> _THE DATA_
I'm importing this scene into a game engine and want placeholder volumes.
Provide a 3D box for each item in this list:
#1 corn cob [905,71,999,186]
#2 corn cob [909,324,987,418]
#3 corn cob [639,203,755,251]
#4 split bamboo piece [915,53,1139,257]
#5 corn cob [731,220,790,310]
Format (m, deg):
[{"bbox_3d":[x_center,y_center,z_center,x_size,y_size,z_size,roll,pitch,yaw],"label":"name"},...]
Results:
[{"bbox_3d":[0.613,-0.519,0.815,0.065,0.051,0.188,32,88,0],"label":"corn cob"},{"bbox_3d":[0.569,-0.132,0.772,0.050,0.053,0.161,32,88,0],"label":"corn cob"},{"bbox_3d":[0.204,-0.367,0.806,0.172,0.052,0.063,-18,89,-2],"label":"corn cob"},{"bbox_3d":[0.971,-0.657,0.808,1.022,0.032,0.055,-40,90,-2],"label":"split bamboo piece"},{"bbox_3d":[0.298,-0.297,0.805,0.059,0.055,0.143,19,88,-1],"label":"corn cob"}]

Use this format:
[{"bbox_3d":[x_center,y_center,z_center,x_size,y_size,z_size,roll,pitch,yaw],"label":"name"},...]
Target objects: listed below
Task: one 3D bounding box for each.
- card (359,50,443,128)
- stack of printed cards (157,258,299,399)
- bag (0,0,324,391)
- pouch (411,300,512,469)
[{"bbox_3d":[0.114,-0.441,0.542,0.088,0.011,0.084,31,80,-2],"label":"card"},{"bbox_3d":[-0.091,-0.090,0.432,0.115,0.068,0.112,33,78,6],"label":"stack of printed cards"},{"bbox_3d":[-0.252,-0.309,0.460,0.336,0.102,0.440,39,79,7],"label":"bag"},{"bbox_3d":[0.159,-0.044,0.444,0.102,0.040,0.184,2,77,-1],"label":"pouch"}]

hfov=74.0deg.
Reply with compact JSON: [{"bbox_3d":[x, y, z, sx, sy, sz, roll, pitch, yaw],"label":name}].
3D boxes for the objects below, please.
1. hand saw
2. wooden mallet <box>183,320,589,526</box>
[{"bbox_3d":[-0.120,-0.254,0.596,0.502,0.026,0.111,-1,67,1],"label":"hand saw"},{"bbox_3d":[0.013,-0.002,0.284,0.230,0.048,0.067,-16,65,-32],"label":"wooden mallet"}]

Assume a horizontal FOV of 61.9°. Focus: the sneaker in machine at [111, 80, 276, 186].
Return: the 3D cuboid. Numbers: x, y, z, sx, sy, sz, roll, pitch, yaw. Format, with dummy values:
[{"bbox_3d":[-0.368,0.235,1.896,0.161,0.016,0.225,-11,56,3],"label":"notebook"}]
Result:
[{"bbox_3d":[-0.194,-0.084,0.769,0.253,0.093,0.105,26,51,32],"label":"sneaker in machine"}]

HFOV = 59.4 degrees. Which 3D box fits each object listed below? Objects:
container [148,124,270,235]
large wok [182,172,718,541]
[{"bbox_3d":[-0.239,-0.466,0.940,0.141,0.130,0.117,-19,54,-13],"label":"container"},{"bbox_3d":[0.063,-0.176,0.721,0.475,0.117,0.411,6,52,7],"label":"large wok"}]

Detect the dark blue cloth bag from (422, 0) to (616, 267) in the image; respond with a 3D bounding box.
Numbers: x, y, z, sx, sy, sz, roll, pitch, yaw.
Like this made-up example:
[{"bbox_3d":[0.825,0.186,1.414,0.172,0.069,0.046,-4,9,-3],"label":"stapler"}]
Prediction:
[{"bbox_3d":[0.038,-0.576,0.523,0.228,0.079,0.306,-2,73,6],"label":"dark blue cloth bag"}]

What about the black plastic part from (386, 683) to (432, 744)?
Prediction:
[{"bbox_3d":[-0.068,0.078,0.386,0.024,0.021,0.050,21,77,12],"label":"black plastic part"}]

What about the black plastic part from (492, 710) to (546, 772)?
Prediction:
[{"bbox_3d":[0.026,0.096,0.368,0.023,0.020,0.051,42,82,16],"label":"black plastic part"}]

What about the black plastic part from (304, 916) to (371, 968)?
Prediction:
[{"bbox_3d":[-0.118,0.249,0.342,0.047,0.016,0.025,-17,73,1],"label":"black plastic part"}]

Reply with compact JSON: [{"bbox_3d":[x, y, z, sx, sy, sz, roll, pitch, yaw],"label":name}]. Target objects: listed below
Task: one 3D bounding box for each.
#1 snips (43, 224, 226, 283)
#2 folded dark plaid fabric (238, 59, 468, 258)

> _WORK TO COMPLETE_
Take the entries above and write them out again unchanged.

> _SOLUTION TO THIS EXERCISE_
I'm importing this scene into a game engine and want placeholder volumes.
Provide a 3D box for each item in this list:
#1 corn cob [905,71,999,186]
#2 corn cob [909,324,987,418]
#3 corn cob [639,203,755,251]
#4 split bamboo piece [915,53,1139,257]
#5 corn cob [731,220,790,310]
Format (m, deg):
[{"bbox_3d":[x_center,y_center,z_center,x_size,y_size,z_size,roll,pitch,yaw],"label":"name"},...]
Results:
[{"bbox_3d":[0.613,-0.519,0.815,0.065,0.051,0.188,32,88,0],"label":"corn cob"},{"bbox_3d":[0.569,-0.132,0.772,0.050,0.053,0.161,32,88,0],"label":"corn cob"},{"bbox_3d":[0.204,-0.367,0.806,0.172,0.052,0.063,-18,89,-2],"label":"corn cob"},{"bbox_3d":[0.971,-0.657,0.808,1.022,0.032,0.055,-40,90,-2],"label":"split bamboo piece"},{"bbox_3d":[0.298,-0.297,0.805,0.059,0.055,0.143,19,88,-1],"label":"corn cob"}]

Use this format:
[{"bbox_3d":[x_center,y_center,z_center,x_size,y_size,z_size,roll,pitch,yaw],"label":"name"},...]
Target objects: listed below
Task: one 3D bounding box for each.
- card (359,50,443,128)
- stack of printed cards (157,258,299,399)
- bag (0,0,324,391)
- pouch (411,300,512,469)
[{"bbox_3d":[0.114,-0.441,0.542,0.088,0.011,0.084,31,80,-2],"label":"card"},{"bbox_3d":[-0.091,-0.090,0.432,0.115,0.068,0.112,33,78,6],"label":"stack of printed cards"},{"bbox_3d":[-0.252,-0.309,0.460,0.336,0.102,0.440,39,79,7],"label":"bag"},{"bbox_3d":[0.159,-0.044,0.444,0.102,0.040,0.184,2,77,-1],"label":"pouch"}]

hfov=74.0deg.
Reply with compact JSON: [{"bbox_3d":[x, y, z, sx, sy, sz, roll, pitch, yaw],"label":name}].
3D boxes for the objects below, please.
1. hand saw
2. wooden mallet <box>183,320,589,526</box>
[{"bbox_3d":[-0.120,-0.254,0.596,0.502,0.026,0.111,-1,67,1],"label":"hand saw"},{"bbox_3d":[0.013,-0.002,0.284,0.230,0.048,0.067,-16,65,-32],"label":"wooden mallet"}]

Assume a horizontal FOV of 61.9°. Focus: the sneaker in machine at [111, 80, 276, 186].
Return: the 3D cuboid. Numbers: x, y, z, sx, sy, sz, roll, pitch, yaw. Format, with dummy values:
[{"bbox_3d":[-0.368,0.235,1.896,0.161,0.016,0.225,-11,56,3],"label":"notebook"}]
Result:
[{"bbox_3d":[-0.194,-0.084,0.769,0.253,0.093,0.105,26,51,32],"label":"sneaker in machine"}]

HFOV = 59.4 degrees. Which 3D box fits each object listed below? Objects:
container [148,124,270,235]
large wok [182,172,718,541]
[{"bbox_3d":[-0.239,-0.466,0.940,0.141,0.130,0.117,-19,54,-13],"label":"container"},{"bbox_3d":[0.063,-0.176,0.721,0.475,0.117,0.411,6,52,7],"label":"large wok"}]

Detect the dark blue cloth bag from (422, 0) to (616, 267) in the image; respond with a 3D bounding box.
Numbers: x, y, z, sx, sy, sz, roll, pitch, yaw.
Like this made-up example:
[{"bbox_3d":[0.825,0.186,1.414,0.172,0.069,0.046,-4,9,-3],"label":"stapler"}]
Prediction:
[{"bbox_3d":[0.038,-0.576,0.523,0.228,0.079,0.306,-2,73,6],"label":"dark blue cloth bag"}]

What about the black plastic part from (386, 683) to (432, 744)?
Prediction:
[{"bbox_3d":[-0.068,0.078,0.386,0.024,0.021,0.050,21,77,12],"label":"black plastic part"}]

What about the black plastic part from (492, 710) to (546, 772)?
Prediction:
[{"bbox_3d":[0.026,0.096,0.368,0.023,0.020,0.051,42,82,16],"label":"black plastic part"}]

What about the black plastic part from (304, 916) to (371, 968)?
Prediction:
[{"bbox_3d":[-0.118,0.249,0.342,0.047,0.016,0.025,-17,73,1],"label":"black plastic part"}]

Reply with compact JSON: [{"bbox_3d":[x, y, z, sx, sy, sz, roll, pitch, yaw],"label":name}]. Target objects: listed below
Task: one 3D bounding box for each.
#1 snips (43, 224, 226, 283)
#2 folded dark plaid fabric (238, 59, 468, 258)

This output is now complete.